According to the present invention, a journal and a pin made of a fiber-reinforced plastic material are fitted into a fitting part of an arm made of a metal material, and are integrally connected with an adhesive, and the journal and the pin are aligned in a direction perpendicular to their axis. Since the arms are overlapped and a cutout groove is provided near the fitting portion of the arm, the strength and rigidity against bending loads can be improved, and at the same time, stress concentration can be suppressed. Therefore, the crankshaft can be made lightweight while having sufficient strength, and the efficiency of conversion into rotational motion can be increased. Furthermore, since the notches of the journal and pin are overlapped with each other and the journal and pin are integrally connected using adhesive, the strength of the journal and pin can be made the same and durability can be improved. At the same time, it is possible to prevent relative rotation between the journal, pin, and arm.
Peeling of the adhesive can be prevented.

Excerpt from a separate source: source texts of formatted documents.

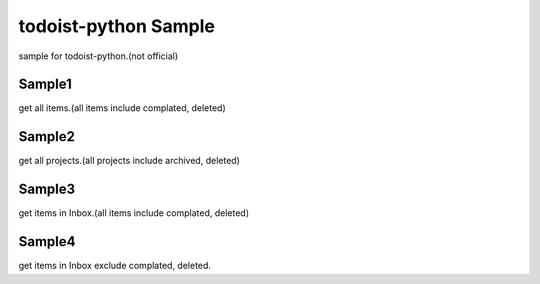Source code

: todoist-python Sample
==================================

sample for todoist-python.(not official)

Sample1
--------------------

get all items.(all items include complated, deleted)

Sample2
--------------------

get all projects.(all projects include archived, deleted)

Sample3
--------------------

get items in Inbox.(all items include complated, deleted)

Sample4
--------------------

get items in Inbox exclude complated, deleted.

[Brief explanation of drawings]

Fig. 1 shows a conventional crankshaft, Fig. 1a is a partial front view thereof, and Fig. 1b is a partial front view of the crankshaft.
A sectional view taken along the line I-I in Figure a, and Figures 2 to 5 are diagrams showing an embodiment of the present invention. Figure 2 is a partial front sectional view thereof, and Figure 3 is an enlarged view of section A in Figure 2. 4 is an enlarged view of part B in FIG. 2, and FIG. 5 is a sectional view taken along the line V-V in FIG. 2. 11... Crankshaft, 12... Journal, 13... Pin, 14, 27... Arm, 1
5, 16... Notch portion, 17, 18... Adhesive surface (overlapping surface), 22, 23... Fitting portion, 24... Adhesive,
25, 26... Notch groove.

Claims (1)

[Claims] 1 A journal and a pin made of a fiber-reinforced plastic material, each having a notch formed in the same shape in the axial direction at one end, and a fitting part made of a metal material that fits into the other end of the journal and the pin. an arm having an arm having the journal and the pin overlapping each other, and interposing an adhesive between the overlapping surfaces of the notch to integrally connect the journal and the pin; The journal and the other end of the pin are fitted into the fitting part, and an adhesive is interposed between the fitting part and the other end to integrally connect the arm, the journal, and the pin, and A crankshaft for an internal combustion engine, characterized in that a notched groove is provided in the arm near the joint.